Saturday, June 26, 2010

Hyderabad: lopsidedness!!

What can be said about Hyderabad?
A city? A metropolitan in the making? An urban area?
Hmmm.
I doubt this idea, of calling Hyderabad a city! Why?

Any city requires the kind of citizens that know how to live and work in a city, how to go about traveling in it. Also it requires the kind of planning that is so lacking in this "city". If one wants to see what I mean, just have a look at the traffic movement in our "city". Be assured it is going to tell you a lot about the kind of people that live here! And the municipality of this place? I don't have to write it here for those who live in Hyderabad. Their work speaks for themselves!

Through ad-hoc and senseless growth in the infrastructure, the authorities are trying to "develop" this "city", and, duh, turn it into a "metropolitan"! Rest assured, this is impossible!! I repeat, impossible! The reason for this: the people! The citizens who live and work here! They apparently do not know what it means to be in a city, except for a very few.
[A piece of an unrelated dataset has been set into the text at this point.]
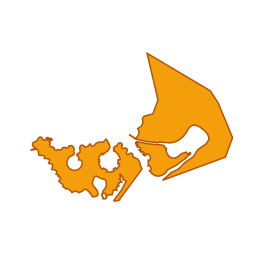 66, Ad Dawhah, Qatar, rotated 166°
{"feature_id": "91078587B46503062575408", "entity_name": "66", "entity_type": "district", "adm_level": 2, "iso_a3": "QAT", "parent_name": "Qatar", "parent_adm1": "Ad Dawhah", "projection": "orthographic", "projection_center": [51.544, 25.36], "detail": "fine", "context": "isolated", "style": "filled", "palette": "amber", "viewbox_px": 256, "rotation_deg": 166, "n_neighbors": 0, "source": "geoboundaries", "source_scale": "gbopen_adm2", "svg_char_len": 5835}
<svg xmlns="http://www.w3.org/2000/svg" viewBox="0 0 256 256"><g transform="rotate(166 128 128)"><path d="M39.2,144.2L91.4,195.9L92.1,147.9L100.5,135.6L109.4,135.6L111.7,133.8L112.2,129.5L114.7,126.5L118.7,125.0L118.4,123.0L118.4,121.0L119.1,119.2L120.3,118.0L122.7,116.2L123.7,116.4L127.9,120.9L128.0,120.6L123.2,115.3L112.1,109.9L102.1,106.5L100.4,106.8L98.7,106.0L91.2,103.5L87.8,103.1L84.6,103.3L81.0,104.3L78.5,105.3L75.7,107.0L73.4,108.8L68.9,113.3L66.8,114.6L65.0,115.0L62.6,114.7L60.0,113.3L57.9,111.4L54.2,106.6L52.4,103.2L51.9,100.1L52.1,98.4L52.7,96.9L55.3,94.3L57.1,93.3L65.2,90.2L67.2,88.6L69.8,85.9L72.1,84.1L80.8,80.9L88.3,76.4L91.0,75.5L95.9,74.4L96.9,74.5L97.5,73.9L107.1,68.9L40.5,76.2L28.9,93.4L34.4,130.4L39.2,144.2ZM145.0,81.7L145.3,79.1L142.6,77.1L142.6,76.8L146.5,72.6L148.7,69.9L158.8,61.5L159.2,60.9L158.9,60.4L157.8,60.1L153.9,60.1L153.3,60.4L152.9,61.3L124.3,84.8L125.0,87.9L124.9,91.2L125.2,93.2L125.6,94.5L126.8,96.3L130.3,98.7L129.8,101.1L130.5,102.6L132.0,103.1L134.2,102.1L135.0,102.4L135.5,103.0L135.4,104.6L134.0,106.6L134.1,108.3L135.4,109.3L137.7,109.2L138.7,109.9L138.8,111.1L137.9,112.3L137.6,113.3L137.8,114.3L138.9,115.4L139.9,115.6L141.0,115.4L142.0,114.7L143.0,113.2L143.7,113.3L143.9,113.7L145.2,113.1L145.2,112.8L146.2,112.7L146.7,112.3L146.9,111.8L146.6,111.4L147.4,110.3L147.2,108.8L146.5,109.0L144.5,105.7L143.8,104.2L143.1,101.0L143.2,99.2L145.4,99.5L146.5,95.8L144.8,95.0L145.4,94.1L146.5,92.7L148.9,90.8L149.9,92.5L152.2,91.6L151.7,89.7L154.6,89.4L156.9,89.7L159.4,90.6L158.5,92.2L161.6,95.0L162.8,94.1L163.7,95.6L164.6,98.5L164.7,101.5L164.6,102.3L163.8,102.1L163.2,104.1L164.4,104.6L162.8,107.3L159.8,109.8L158.9,108.1L157.1,108.9L157.3,109.4L153.4,110.5L150.8,112.7L150.1,114.2L150.2,116.4L151.0,120.2L152.0,122.5L155.7,120.1L158.0,121.1L160.9,121.3L163.3,120.6L165.5,119.0L166.3,118.8L166.9,118.9L167.6,119.5L168.6,121.8L171.7,119.9L174.0,119.6L174.7,119.7L174.8,121.1L176.1,122.3L177.4,122.6L178.6,122.1L179.5,120.8L180.2,116.5L182.1,115.1L182.6,115.5L183.3,115.3L184.3,114.2L182.9,111.4L183.5,109.8L183.6,109.0L183.2,109.2L182.3,108.7L180.9,107.3L180.7,106.1L181.2,104.3L182.5,102.1L184.5,100.6L187.0,99.7L189.8,99.7L192.4,100.7L194.7,103.1L195.8,105.7L195.9,108.2L195.3,110.4L193.3,113.1L191.6,114.2L187.8,115.0L186.6,115.8L186.3,116.7L186.3,119.0L185.5,120.0L185.3,120.8L185.8,123.2L186.3,124.0L187.3,124.6L189.2,125.1L190.2,124.3L190.5,123.7L191.4,123.4L193.0,123.5L193.6,124.4L194.2,124.3L195.0,124.7L195.9,124.7L196.4,124.5L196.4,124.1L197.1,123.9L197.6,123.2L198.0,123.1L199.2,123.1L201.0,124.0L201.5,123.8L202.0,124.0L202.8,123.6L203.8,123.9L204.3,124.5L204.4,125.2L204.7,125.4L204.4,126.2L204.9,126.8L205.0,127.3L205.8,127.7L206.4,128.4L206.8,128.2L207.5,128.5L208.2,130.0L208.2,130.8L207.5,131.3L207.5,132.1L207.1,132.3L207.0,132.6L207.3,133.2L206.9,133.6L207.0,134.0L207.4,133.9L207.6,134.3L207.4,135.5L207.0,135.6L205.1,134.6L204.6,134.7L204.5,135.4L205.1,135.8L204.9,136.2L205.6,136.6L205.7,136.3L208.1,137.6L207.9,137.9L208.6,138.3L208.8,138.0L209.6,138.2L209.9,137.6L207.9,136.2L208.1,135.7L209.5,136.4L211.9,136.5L213.6,137.2L213.5,138.9L214.2,139.8L215.1,140.4L216.3,140.4L217.6,139.6L218.1,138.7L221.3,137.0L223.2,137.0L224.5,135.9L224.8,134.2L224.5,133.4L222.5,130.6L227.1,130.3L227.1,129.7L222.8,129.8L222.3,129.7L220.8,128.4L220.5,127.8L220.9,125.9L221.0,123.0L217.9,122.2L215.8,121.0L216.5,118.7L213.7,117.8L212.2,116.6L211.7,116.0L213.6,112.8L211.1,111.7L209.7,110.1L211.1,108.1L212.0,106.1L210.0,105.4L207.9,103.9L207.5,103.0L209.0,100.7L207.3,99.5L207.0,98.6L207.6,98.4L207.2,97.5L206.3,97.7L205.6,96.3L205.6,95.6L208.0,93.0L205.4,89.7L204.9,88.2L204.9,87.5L205.4,87.0L203.4,84.7L203.2,83.8L202.0,84.1L200.8,83.5L198.2,79.8L198.1,78.9L194.5,79.6L192.1,78.2L191.7,77.1L187.9,77.6L184.8,79.1L184.1,78.9L183.1,78.2L181.5,75.8L179.6,71.7L179.2,69.8L177.1,69.4L174.7,69.5L173.3,70.6L173.1,71.2L172.9,73.4L173.4,75.8L175.7,80.6L175.9,82.1L175.7,83.7L172.7,88.5L171.3,89.0L170.3,88.8L169.2,88.2L166.7,85.7L162.9,83.4L162.3,82.5L162.3,80.0L163.1,76.8L163.4,76.7L165.0,74.6L167.2,73.3L168.0,71.3L169.4,70.3L169.6,67.6L169.0,66.5L168.9,66.8L169.3,67.7L169.1,70.0L168.8,70.4L167.7,70.7L165.6,69.7L165.7,66.5L166.2,65.5L167.4,65.1L170.0,65.8L169.1,65.2L167.2,64.8L166.3,65.0L165.6,65.7L165.3,67.4L162.2,67.7L159.4,67.1L157.7,70.6L156.6,71.4L156.1,70.8L155.2,70.9L153.9,70.1L153.7,73.2L153.1,73.6L152.5,73.3L152.3,74.1L150.8,74.0L151.4,76.0L150.1,76.4L149.9,77.1L148.1,77.2L147.1,77.0L147.7,78.7L148.8,80.4L148.5,80.9L147.7,80.7L147.2,81.3L147.3,85.0L146.8,85.2L145.0,81.7ZM115.4,77.5L113.3,75.3L111.5,74.4L109.3,73.8L106.3,73.9L104.5,74.4L101.9,75.7L100.1,77.6L99.1,78.1L98.6,78.1L98.2,77.5L98.3,78.1L97.8,78.3L90.4,80.1L78.7,85.0L78.8,85.4L73.7,87.7L73.4,88.2L73.4,88.8L74.3,89.3L75.0,88.7L74.5,88.3L75.2,88.0L76.1,88.2L77.3,89.8L77.3,90.6L77.0,90.8L78.9,90.3L81.2,90.1L81.3,90.4L88.0,87.6L89.9,87.5L91.9,88.0L94.4,89.6L95.6,91.5L96.5,95.3L96.3,97.1L95.9,97.8L96.3,97.9L96.0,98.5L96.0,100.2L96.2,99.4L97.1,100.0L97.2,101.3L97.0,101.5L96.5,101.3L97.9,102.6L100.6,103.8L112.7,107.9L122.5,112.6L123.1,112.6L124.0,112.0L124.3,111.0L124.1,110.7L124.1,111.4L123.2,111.4L122.4,110.3L122.6,109.3L123.0,108.9L123.7,109.0L123.8,109.4L124.1,109.3L123.2,106.3L123.2,107.0L121.9,107.0L121.0,106.3L120.7,105.4L120.9,104.3L121.4,103.7L122.0,103.6L122.3,104.3L122.5,104.3L121.1,101.1L120.9,101.1L121.2,101.8L120.0,102.1L118.9,101.2L118.5,100.2L119.0,98.8L119.3,98.5L119.8,99.1L120.0,98.9L118.5,97.1L118.4,97.3L118.7,97.6L118.0,98.0L117.3,98.1L117.3,97.5L117.1,97.4L117.0,98.1L115.2,98.1L114.1,97.1L113.5,95.8L113.4,93.6L114.2,91.9L115.1,91.4L115.8,91.4L116.1,91.5L116.2,92.7L116.3,91.1L116.9,88.6L117.5,86.9L118.2,85.9L117.4,86.6L116.9,86.5L116.2,85.9L115.5,84.5L115.5,82.5L116.0,81.7L117.0,81.1L117.9,81.9L115.4,77.5Z" fill="#f59e0b" stroke="#b45309" stroke-width="1.5"/></g></svg>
We Indians, generally, have a tendency to live a carefree life. However, an urban life has some expectations from the ones who are living it. It demands us to be more responsible and conscious of our surroundings, and asks us to have some civic sense, some idea of how we can make our stay in it comfortable. We have lived our lives (our fathers and fore-fathers) in villages mostly. The kind of life that exists there is quite simple and straightforward, without the complexities of an urban area. We do not need to follow a code of conduct so much there. Population density is usually low due to being spread out to a vast area. It seems as though the urban life has been given to us, from outside, while we were still unprepared or under-prepared for it. The growth is not organic. We, the people, were never taught or we never learned what it means to be in a city, the kind of conduct that we need to practice to have that good city life. Even our education system (syllabus) ignores this aspect of teaching. Under these conditions, no matter how much "development" you bring, doesn't matter how many concrete structures, skyscrapers or flyovers you erect, Hyderabad will still lag behind of being called a city.

It can be argued that the population is a bit too much for managing the "city" properly. Agreed, population is a problem but not the real problem. The real problem lies in the over migration of people (from rural areas and far away towns), and in the lopsided government policies that encourages such an exodus. The post '91 India saw a heavy movement from villages and towns to big "cities". It was the mid 1990's, the IT "boom" and with it, the growth in real estate that led to the manifold increase in the population in Hyderabad, thereby increasing the pressure on the scarce resources of the "city", especially its water table. If only the authorities had properly handled the "boom", there wouldn't have been so much of chaos as we see it today here. For instance, instead of concentrating all the IT companies in Hyderabad, they could have been distributed in the upcoming towns like Vizag or Vijaywada or any other. People would naturally like to work in areas which are nearer to their native places. However, this did not happen and so the "urban" chaos.

After all the criticism, there is still some hope that people would realize. What about the authorities? Well, they won't do anything unless we do. They know how we are. After all, they come from among us!!